Sheehan called his concern "Bob" or "Bolt out of the blue", which means that people should be expecting the unexpected or shocks that could badly destabilise the markets. In response to this "Bob", Gambles suggested that you need "Jack", or rather you need to keep the nursery rhyme "Jack be nimble, Jack be quick" in mind.
"The dogmatic buy and hold is dead, and opportunistic, risk-aware, flexible approaches to investing are the key to 2010," Gambles wrote on his website.
Gambles and other panellists at last Wednesday's seminar, hosted by the Foreign Correspondents Club of Thailand, also shared the opinion that there could be a repetition of the lost decades that have hit Japan since 1989 due to the way the US had tackled its post-Lehman Brothers crisis. The seminar - "The LUV Perspective: Global Recovery or Renewed Recession?" - was sponsored by the MBMG Group. The letters L, U and V stand for the shapes of the three most-talked-about recovery scenarios in the wake of the 2008-2009 crisis.
Gambles and others also agreed that the United States was facing a series of major structural problems.
First, its financial system's massive distressed debts after the bankruptcy of Lehman haven't been written off. As a result, there has been no market correction on these massive assets, which were purchased by the US government at 100 cents on the dollar.
Second, US consumers are de-leveraging by reducing their personal debt, so the demand for consumer credit is negligible - even if it were available. This has mainly resulted from the US jobless recovery over the past five months. Even though the 2008-09 recession was declared to have ended in August 2009, unemployment remains high at double-digit numbers.
Third, bank balance sheets remain severely impaired, which means they will pose problems for the recovery process.
Fourth, the US public-debt servicing costs are expected to rise when the Federal Reserves starts tightening monetary policy by jacking up interest rates.
Fifth, the external appetite for US debt is likely to decline due to a sharp rise in the nation's massive debts, resulting in continued weakness of the US dollar.
Sixth, massive capital is trapped within the banking system as the Fed now pays commercial banks to hold excess reserves. The risk is that these will either get into the system too quickly causing hyperinflation, or too slowly prolonging the great recession.

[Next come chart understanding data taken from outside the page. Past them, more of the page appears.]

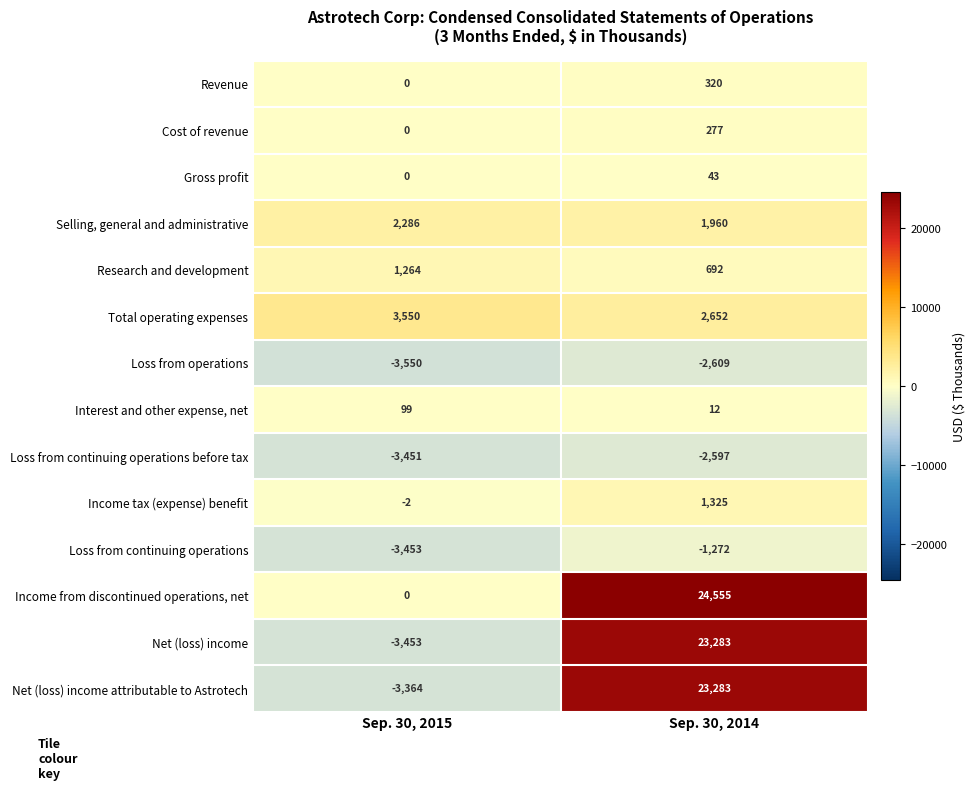

Reading left to right, extract all data points from this chart.

Revenue: 0	320
Cost of revenue: 0	277
Gross profit: 0	43
Selling, general and administrative: 2286	1960
Research and development: 1264	692
Total operating expenses: 3550	2652
Loss from operations: -3550	-2609
Interest and other expense, net: 99	12
Loss from continuing operations before tax: -3451	-2597
Income tax (expense) benefit: -2	1325
Loss from continuing operations: -3453	-1272
Income from discontinued operations, net: 0	24555
Net (loss) income: -3453	23283
Net (loss) income attributable to Astrotech: -3364	23283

Another panellist at the FCCT seminar, Jeremy Charlesworth, Europe's top-performing commodity/hedge fund manager for 2009, was also pessimistic. He said he was worried the second half of the year could hit a critical juncture that determines whether we may experience a period of sustained, albeit low, growth or whether there will be an economic and social upheaval.

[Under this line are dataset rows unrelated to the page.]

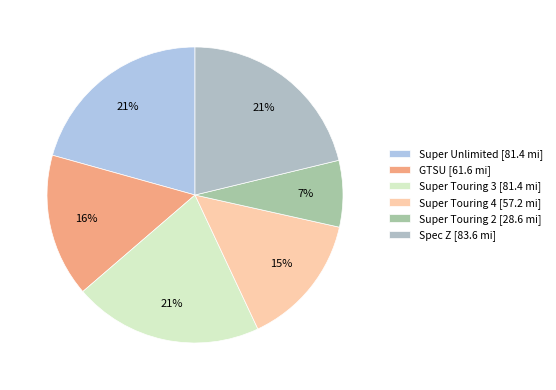

How many segments does this pie chart have?

6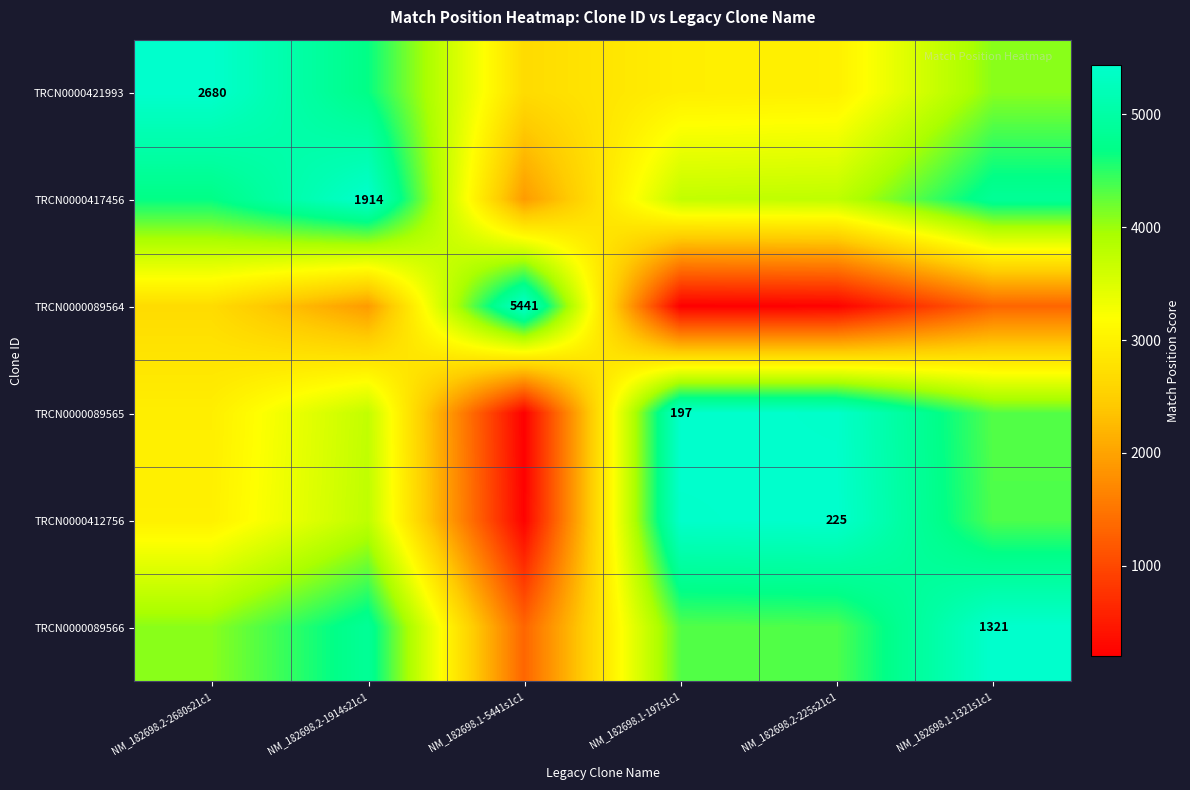

What is the difference between the TRCN0000089566 values at NM_182698.2-2680s21c1 and NM_182698.1-1321s1c1?

1359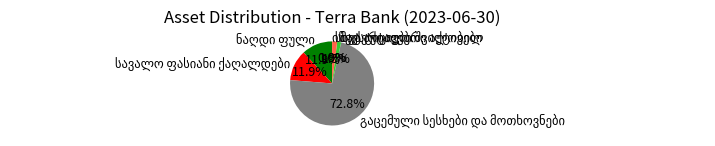

Does any single category account for the majority?

Yes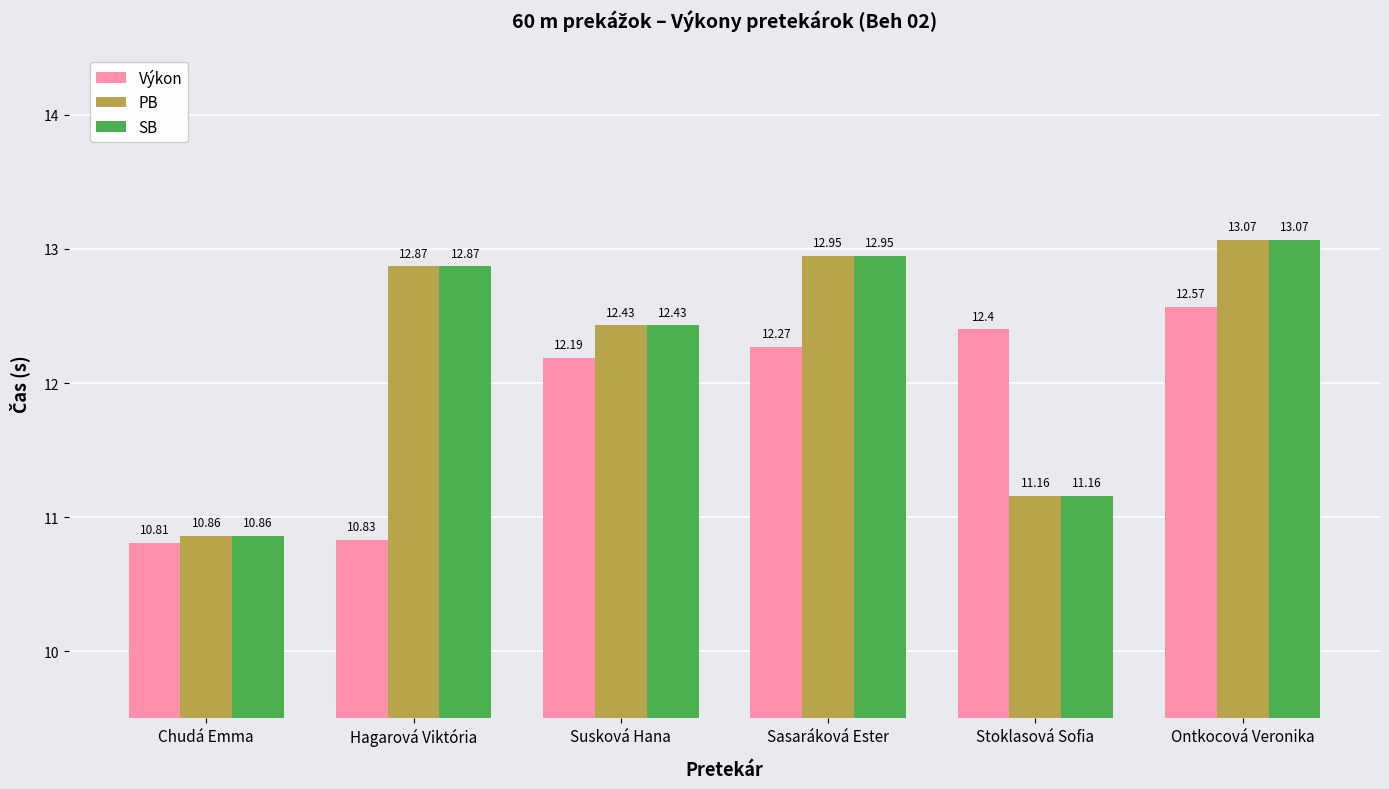

List the labels in order of SB value, smallest first.

Chudá Emma, Stoklasová Sofia, Susková Hana, Hagarová Viktória, Sasaráková Ester, Ontkocová Veronika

The Bank of Thailand's Dr Kobsak Pootrakul, also a panellist, noted that the challenges facing Asia were different from those facing the West and that if the Chinese data are reliable and it continues to power the Asian growth story, backed by India, then Asian economies pulling away from the West is inevitable. However, Kobsak stressed that he doesn't see it as a regional polarisation but more as a matter of indebted economies struggling under the weight of their impaired balance sheets, while nations with healthy balance sheets prosper.
Sheehan, who is a former Lehman Brothers' executive, said the US was hamstrung by its indebtedness, future debt-servicing costs and imminent capital needs. The US is also powerless to devalue its currency on its own account now that so much of the impetus for the dollar exchange-rate policy has passed on to Chinese monetary authorities.
The panellists agreed that the failure of America and the Western world to address problems both prior to, during and after the 2008 financial crisis had left other indebted nations such as the UK, Australia and some of the euro-zone economies in a far worse shape today. They said that letting insolvent banks fail would have been painful in the short term, but would have done a great deal to ultimately fix the damaged banking system. This is the key reason they are afraid the Western economies could repeat what Japan has been undergoing since the late 1980s. History doesn't repeat but it does rhyme and 20 years after Japan embarked on its wasted decades, there's a severe danger that the west is now setting off down the same sorry path.